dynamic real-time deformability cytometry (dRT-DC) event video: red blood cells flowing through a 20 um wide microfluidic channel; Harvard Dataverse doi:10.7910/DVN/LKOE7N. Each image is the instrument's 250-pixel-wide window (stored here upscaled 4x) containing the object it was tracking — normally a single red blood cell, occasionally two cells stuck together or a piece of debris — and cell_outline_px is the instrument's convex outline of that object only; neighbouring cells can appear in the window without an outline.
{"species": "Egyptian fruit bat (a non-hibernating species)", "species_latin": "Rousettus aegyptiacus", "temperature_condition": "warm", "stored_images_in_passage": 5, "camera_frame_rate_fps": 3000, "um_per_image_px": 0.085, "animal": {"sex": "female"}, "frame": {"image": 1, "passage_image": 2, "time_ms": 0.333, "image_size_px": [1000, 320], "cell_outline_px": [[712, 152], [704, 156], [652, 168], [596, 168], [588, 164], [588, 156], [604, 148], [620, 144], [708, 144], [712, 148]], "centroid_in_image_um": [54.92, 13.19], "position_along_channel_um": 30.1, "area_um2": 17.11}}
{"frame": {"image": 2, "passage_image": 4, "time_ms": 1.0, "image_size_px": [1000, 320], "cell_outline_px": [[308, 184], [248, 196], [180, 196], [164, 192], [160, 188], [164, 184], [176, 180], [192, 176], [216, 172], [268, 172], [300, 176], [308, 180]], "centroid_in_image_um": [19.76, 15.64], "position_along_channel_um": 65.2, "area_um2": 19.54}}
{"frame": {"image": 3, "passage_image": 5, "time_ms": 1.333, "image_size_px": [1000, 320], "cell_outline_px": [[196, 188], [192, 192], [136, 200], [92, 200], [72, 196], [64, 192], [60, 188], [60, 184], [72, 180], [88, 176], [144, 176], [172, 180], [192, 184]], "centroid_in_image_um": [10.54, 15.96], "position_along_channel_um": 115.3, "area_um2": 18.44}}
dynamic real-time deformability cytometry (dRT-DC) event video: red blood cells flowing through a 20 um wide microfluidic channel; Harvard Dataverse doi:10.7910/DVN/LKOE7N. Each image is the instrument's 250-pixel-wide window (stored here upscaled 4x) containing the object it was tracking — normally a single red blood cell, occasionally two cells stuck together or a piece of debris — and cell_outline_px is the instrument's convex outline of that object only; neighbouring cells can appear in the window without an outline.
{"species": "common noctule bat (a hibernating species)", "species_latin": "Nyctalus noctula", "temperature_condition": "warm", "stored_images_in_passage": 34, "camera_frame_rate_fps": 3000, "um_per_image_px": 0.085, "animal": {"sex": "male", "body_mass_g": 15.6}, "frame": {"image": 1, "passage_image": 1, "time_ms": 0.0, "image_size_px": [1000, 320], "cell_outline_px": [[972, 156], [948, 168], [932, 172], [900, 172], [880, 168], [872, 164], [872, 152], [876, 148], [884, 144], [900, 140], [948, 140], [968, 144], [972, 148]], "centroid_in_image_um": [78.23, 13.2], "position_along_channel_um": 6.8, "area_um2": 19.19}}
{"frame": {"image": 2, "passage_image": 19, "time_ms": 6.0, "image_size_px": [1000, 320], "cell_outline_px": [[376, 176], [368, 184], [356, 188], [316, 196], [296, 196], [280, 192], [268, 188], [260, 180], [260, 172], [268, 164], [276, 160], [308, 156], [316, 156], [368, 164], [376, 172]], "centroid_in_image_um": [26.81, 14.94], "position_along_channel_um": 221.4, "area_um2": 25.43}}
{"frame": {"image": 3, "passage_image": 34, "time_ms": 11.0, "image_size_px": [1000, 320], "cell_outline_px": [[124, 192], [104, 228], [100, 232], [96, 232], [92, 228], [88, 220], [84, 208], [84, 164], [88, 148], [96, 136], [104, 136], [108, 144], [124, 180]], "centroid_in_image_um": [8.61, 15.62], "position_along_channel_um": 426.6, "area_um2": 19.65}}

========================================================================

> Directions for this task: Each entry above is to be set down again in exactly the same words.

> Task result:
dynamic real-time deformability cytometry (dRT-DC) event video: red blood cells flowing through a 20 um wide microfluidic channel; Harvard Dataverse doi:10.7910/DVN/LKOE7N. Each image is the instrument's 250-pixel-wide window (stored here upscaled 4x) containing the object it was tracking — normally a single red blood cell, occasionally two cells stuck together or a piece of debris — and cell_outline_px is the instrument's convex outline of that object only; neighbouring cells can appear in the window without an outline.
{"species": "Egyptian fruit bat (a non-hibernating species)", "species_latin": "Rousettus aegyptiacus", "temperature_condition": "warm", "stored_images_in_passage": 5, "camera_frame_rate_fps": 3000, "um_per_image_px": 0.085, "animal": {"sex": "female"}, "frame": {"image": 1, "passage_image": 2, "time_ms": 0.333, "image_size_px": [1000, 320], "cell_outline_px": [[712, 152], [704, 156], [652, 168], [596, 168], [588, 164], [588, 156], [604, 148], [620, 144], [708, 144], [712, 148]], "centroid_in_image_um": [54.92, 13.19], "position_along_channel_um": 30.1, "area_um2": 17.11}}
{"frame": {"image": 2, "passage_image": 4, "time_ms": 1.0, "image_size_px": [1000, 320], "cell_outline_px": [[308, 184], [248, 196], [180, 196], [164, 192], [160, 188], [164, 184], [176, 180], [192, 176], [216, 172], [268, 172], [300, 176], [308, 180]], "centroid_in_image_um": [19.76, 15.64], "position_along_channel_um": 65.2, "area_um2": 19.54}}
{"frame": {"image": 3, "passage_image": 5, "time_ms": 1.333, "image_size_px": [1000, 320], "cell_outline_px": [[196, 188], [192, 192], [136, 200], [92, 200], [72, 196], [64, 192], [60, 188], [60, 184], [72, 180], [88, 176], [144, 176], [172, 180], [192, 184]], "centroid_in_image_um": [10.54, 15.96], "position_along_channel_um": 115.3, "area_um2": 18.44}}
dynamic real-time deformability cytometry (dRT-DC) event video: red blood cells flowing through a 20 um wide microfluidic channel; Harvard Dataverse doi:10.7910/DVN/LKOE7N. Each image is the instrument's 250-pixel-wide window (stored here upscaled 4x) containing the object it was tracking — normally a single red blood cell, occasionally two cells stuck together or a piece of debris — and cell_outline_px is the instrument's convex outline of that object only; neighbouring cells can appear in the window without an outline.
{"species": "common noctule bat (a hibernating species)", "species_latin": "Nyctalus noctula", "temperature_condition": "warm", "stored_images_in_passage": 34, "camera_frame_rate_fps": 3000, "um_per_image_px": 0.085, "animal": {"sex": "male", "body_mass_g": 15.6}, "frame": {"image": 1, "passage_image": 1, "time_ms": 0.0, "image_size_px": [1000, 320], "cell_outline_px": [[972, 156], [948, 168], [932, 172], [900, 172], [880, 168], [872, 164], [872, 152], [876, 148], [884, 144], [900, 140], [948, 140], [968, 144], [972, 148]], "centroid_in_image_um": [78.23, 13.2], "position_along_channel_um": 6.8, "area_um2": 19.19}}
{"frame": {"image": 2, "passage_image": 19, "time_ms": 6.0, "image_size_px": [1000, 320], "cell_outline_px": [[376, 176], [368, 184], [356, 188], [316, 196], [296, 196], [280, 192], [268, 188], [260, 180], [260, 172], [268, 164], [276, 160], [308, 156], [316, 156], [368, 164], [376, 172]], "centroid_in_image_um": [26.81, 14.94], "position_along_channel_um": 221.4, "area_um2": 25.43}}
{"frame": {"image": 3, "passage_image": 34, "time_ms": 11.0, "image_size_px": [1000, 320], "cell_outline_px": [[124, 192], [104, 228], [100, 232], [96, 232], [92, 228], [88, 220], [84, 208], [84, 164], [88, 148], [96, 136], [104, 136], [108, 144], [124, 180]], "centroid_in_image_um": [8.61, 15.62], "position_along_channel_um": 426.6, "area_um2": 19.65}}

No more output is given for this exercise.